From the listing that follows, output everything exactly except the pictures.

[Opening GIVEN RECORDS section]

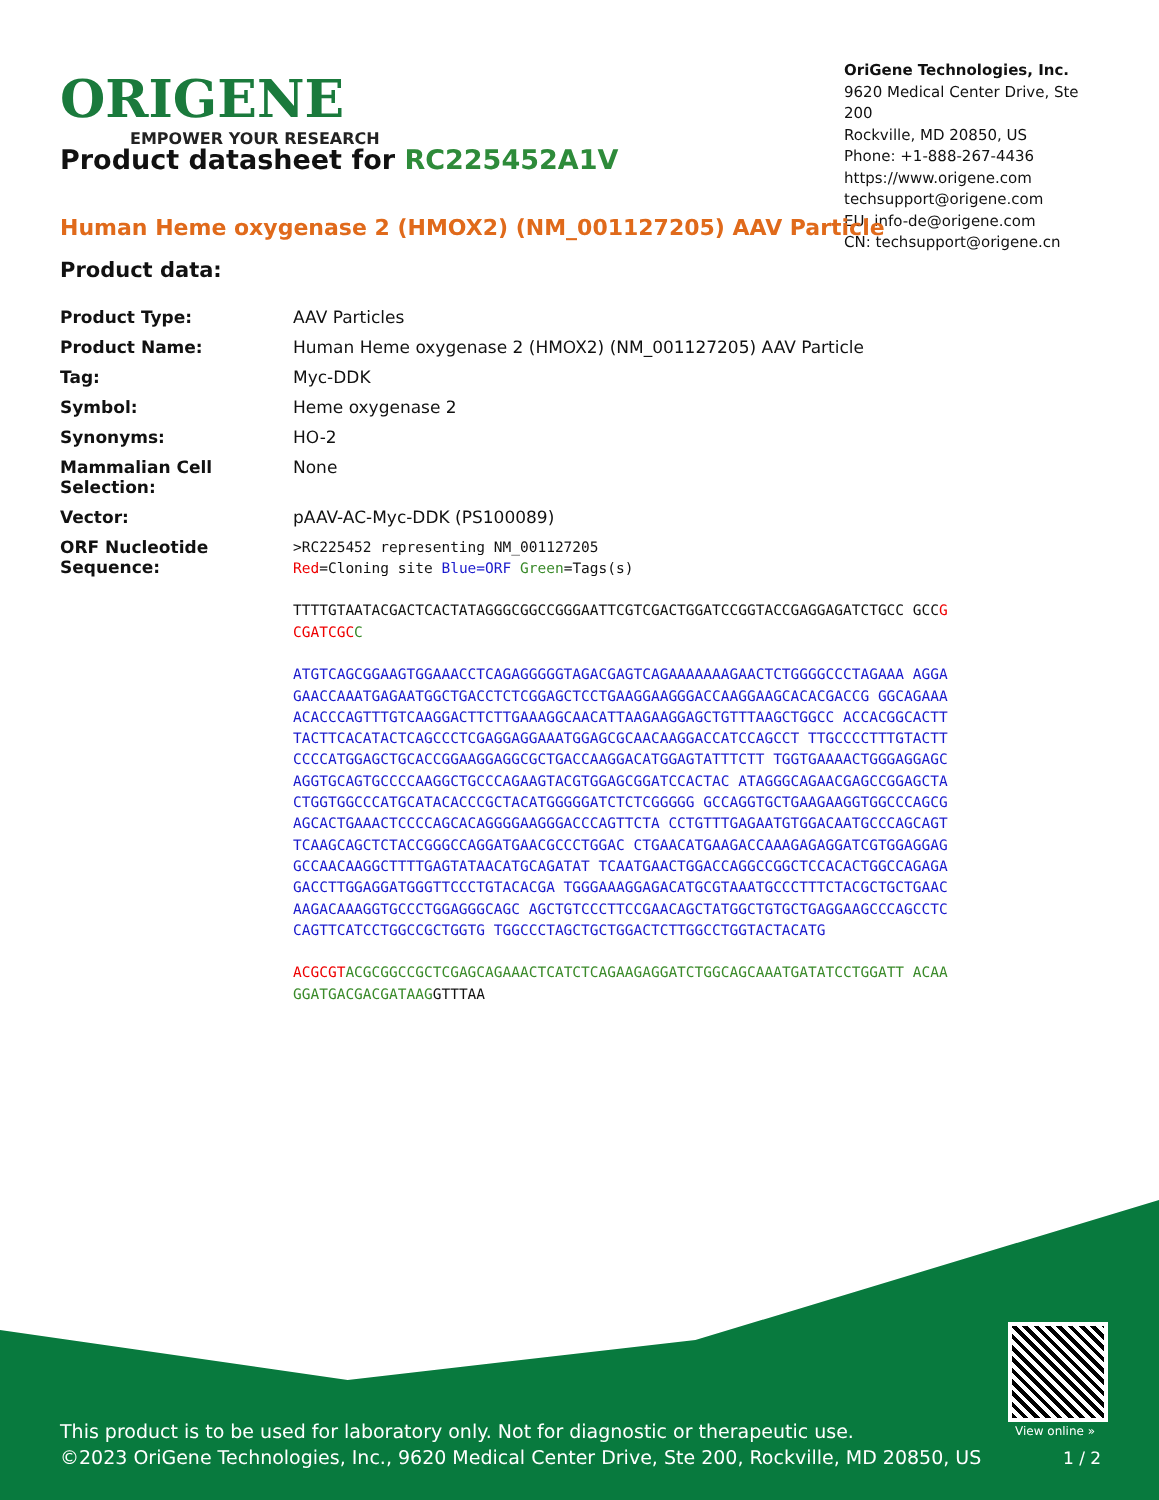ORIGENE
EMPOWER YOUR RESEARCH
OriGene Technologies, Inc.
9620 Medical Center Drive, Ste 200
Rockville, MD 20850, US
Phone: +1-888-267-4436
https://www.origene.com
techsupport@origene.com
EU: info-de@origene.com
CN: techsupport@origene.cn
Product datasheet for RC225452A1V
Human Heme oxygenase 2 (HMOX2) (NM_001127205) AAV Particle
Product data:
| Product Type: | AAV Particles |
| Product Name: | Human Heme oxygenase 2 (HMOX2) (NM_001127205) AAV Particle |
| Tag: | Myc-DDK |
| Symbol: | Heme oxygenase 2 |
| Synonyms: | HO-2 |
| Mammalian Cell Selection: | None |
| Vector: | pAAV-AC-Myc-DDK (PS100089) |
| ORF Nucleotide Sequence: | >RC225452 representing NM_001127205 Red =Cloning site Blue=ORF Green =Tags(s) TTTTGTAATACGACTCACTATAGGGCGGCCGGGAATTCGTCGACTGGATCCGGTACCGAGGAGATCTGCC GCC GCGATCGC C ATGTCAGCGGAAGTGGAAACCTCAGAGGGGGTAGACGAGTCAGAAAAAAAGAACTCTGGGGCCCTAGAAA AGGAGAACCAAATGAGAATGGCTGACCTCTCGGAGCTCCTGAAGGAAGGGACCAAGGAAGCACACGACCG GGCAGAAAACACCCAGTTTGTCAAGGACTTCTTGAAAGGCAACATTAAGAAGGAGCTGTTTAAGCTGGCC ACCACGGCACTTTACTTCACATACTCAGCCCTCGAGGAGGAAATGGAGCGCAACAAGGACCATCCAGCCT TTGCCCCTTTGTACTTCCCCATGGAGCTGCACCGGAAGGAGGCGCTGACCAAGGACATGGAGTATTTCTT TGGTGAAAACTGGGAGGAGCAGGTGCAGTGCCCCAAGGCTGCCCAGAAGTACGTGGAGCGGATCCACTAC ATAGGGCAGAACGAGCCGGAGCTACTGGTGGCCCATGCATACACCCGCTACATGGGGGATCTCTCGGGGG GCCAGGTGCTGAAGAAGGTGGCCCAGCGAGCACTGAAACTCCCCAGCACAGGGGAAGGGACCCAGTTCTA CCTGTTTGAGAATGTGGACAATGCCCAGCAGTTCAAGCAGCTCTACCGGGCCAGGATGAACGCCCTGGAC CTGAACATGAAGACCAAAGAGAGGATCGTGGAGGAGGCCAACAAGGCTTTTGAGTATAACATGCAGATAT TCAATGAACTGGACCAGGCCGGCTCCACACTGGCCAGAGAGACCTTGGAGGATGGGTTCCCTGTACACGA TGGGAAAGGAGACATGCGTAAATGCCCTTTCTACGCTGCTGAACAAGACAAAGGTGCCCTGGAGGGCAGC AGCTGTCCCTTCCGAACAGCTATGGCTGTGCTGAGGAAGCCCAGCCTCCAGTTCATCCTGGCCGCTGGTG TGGCCCTAGCTGCTGGACTCTTGGCCTGGTACTACATG ACGCGT ACGCGGCCGCTCGAGCAGAAACTCATCTCAGAAGAGGATCTGGCAGCAAATGATATCCTGGATT ACAAGGATGACGACGATAAG GTTTAA |
View online »
This product is to be used for laboratory only. Not for diagnostic or therapeutic use.
©2023 OriGene Technologies, Inc., 9620 Medical Center Drive, Ste 200, Rockville, MD 20850, US
1 / 2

[Closing GIVEN RECORDS section]

SOLUTION TO THIS TASK =>
ORIGENE
EMPOWER YOUR RESEARCH
OriGene Technologies, Inc.
9620 Medical Center Drive, Ste 200
Rockville, MD 20850, US
Phone: +1-888-267-4436
https://www.origene.com
techsupport@origene.com
EU: info-de@origene.com
CN: techsupport@origene.cn
Product datasheet for RC225452A1V
Human Heme oxygenase 2 (HMOX2) (NM_001127205) AAV Particle
Product data:
| Product Type: | AAV Particles |
| Product Name: | Human Heme oxygenase 2 (HMOX2) (NM_001127205) AAV Particle |
| Tag: | Myc-DDK |
| Symbol: | Heme oxygenase 2 |
| Synonyms: | HO-2 |
| Mammalian Cell Selection: | None |
| Vector: | pAAV-AC-Myc-DDK (PS100089) |
| ORF Nucleotide Sequence: | >RC225452 representing NM_001127205 Red =Cloning site Blue=ORF Green =Tags(s) TTTTGTAATACGACTCACTATAGGGCGGCCGGGAATTCGTCGACTGGATCCGGTACCGAGGAGATCTGCC GCC GCGATCGC C ATGTCAGCGGAAGTGGAAACCTCAGAGGGGGTAGACGAGTCAGAAAAAAAGAACTCTGGGGCCCTAGAAA AGGAGAACCAAATGAGAATGGCTGACCTCTCGGAGCTCCTGAAGGAAGGGACCAAGGAAGCACACGACCG GGCAGAAAACACCCAGTTTGTCAAGGACTTCTTGAAAGGCAACATTAAGAAGGAGCTGTTTAAGCTGGCC ACCACGGCACTTTACTTCACATACTCAGCCCTCGAGGAGGAAATGGAGCGCAACAAGGACCATCCAGCCT TTGCCCCTTTGTACTTCCCCATGGAGCTGCACCGGAAGGAGGCGCTGACCAAGGACATGGAGTATTTCTT TGGTGAAAACTGGGAGGAGCAGGTGCAGTGCCCCAAGGCTGCCCAGAAGTACGTGGAGCGGATCCACTAC ATAGGGCAGAACGAGCCGGAGCTACTGGTGGCCCATGCATACACCCGCTACATGGGGGATCTCTCGGGGG GCCAGGTGCTGAAGAAGGTGGCCCAGCGAGCACTGAAACTCCCCAGCACAGGGGAAGGGACCCAGTTCTA CCTGTTTGAGAATGTGGACAATGCCCAGCAGTTCAAGCAGCTCTACCGGGCCAGGATGAACGCCCTGGAC CTGAACATGAAGACCAAAGAGAGGATCGTGGAGGAGGCCAACAAGGCTTTTGAGTATAACATGCAGATAT TCAATGAACTGGACCAGGCCGGCTCCACACTGGCCAGAGAGACCTTGGAGGATGGGTTCCCTGTACACGA TGGGAAAGGAGACATGCGTAAATGCCCTTTCTACGCTGCTGAACAAGACAAAGGTGCCCTGGAGGGCAGC AGCTGTCCCTTCCGAACAGCTATGGCTGTGCTGAGGAAGCCCAGCCTCCAGTTCATCCTGGCCGCTGGTG TGGCCCTAGCTGCTGGACTCTTGGCCTGGTACTACATG ACGCGT ACGCGGCCGCTCGAGCAGAAACTCATCTCAGAAGAGGATCTGGCAGCAAATGATATCCTGGATT ACAAGGATGACGACGATAAG GTTTAA |
View online »
This product is to be used for laboratory only. Not for diagnostic or therapeutic use.
©2023 OriGene Technologies, Inc., 9620 Medical Center Drive, Ste 200, Rockville, MD 20850, US
1 / 2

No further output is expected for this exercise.